HL Deb 30 May 1892 vol 5 cc176-7



My Lords, I beg to ask Her Majesty's Government whether the Postmaster General could see his way to provide postal facilities in the country districts, such as now exist in large towns, for the despatch of large numbers of circulars through the post where the postmaster has a special stamp, so as to avoid the purchase of large quantities of stamps and the labour of affixing them?
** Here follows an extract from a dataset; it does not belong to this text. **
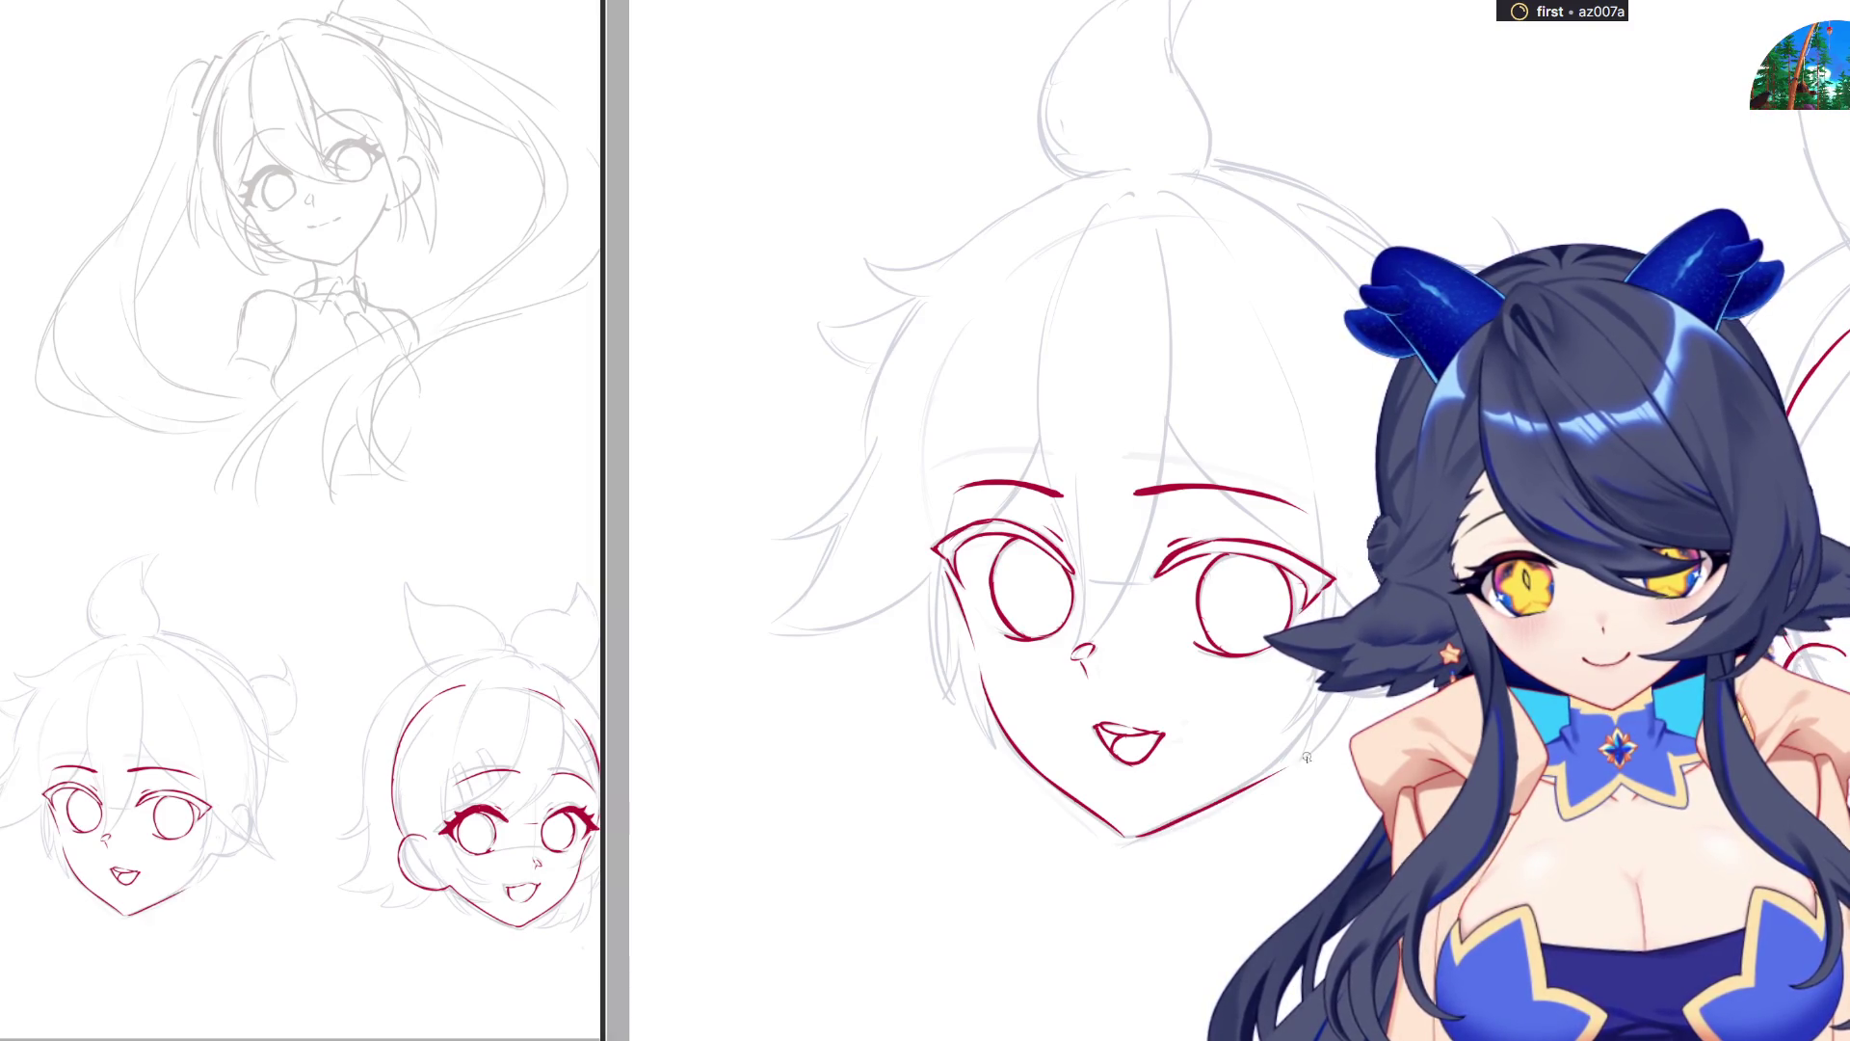
{"action": "left_click_drag", "start_coordinate": [1158, 826], "coordinate": [1418, 827]}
My Lords, I have been asked by the Postmaster General to reply to this question. The matter is not quite so simple as it would seem from the form in which the question of the noble Lord is put. As a matter of fact, the practice of accepting postage in money at the present time is confined to the Metropolis, and to a very few populous provincial towns. These places are only twenty-two in number, and they are places where large quantities of circulars are brought to be posted. My Lords, the matter would not be concluded by the simple supply of what is known as a paid stamp to the postmaster. The system requires a very laborious and intricate system of checking to avoid fraud, and it really is a system that can only be safely carried into effect at places where a considerable staff of trustworthy officers have to be engaged in carrying out the necessary precautions. The Postmaster General is confident that if it were extended generally there would be a very serious and very appreciable risk of fraud. And, although he is willing to do whatever is reasonable and right to give such facilities as may be possible, he cannot hold out any hope of any very extensive change in this matter.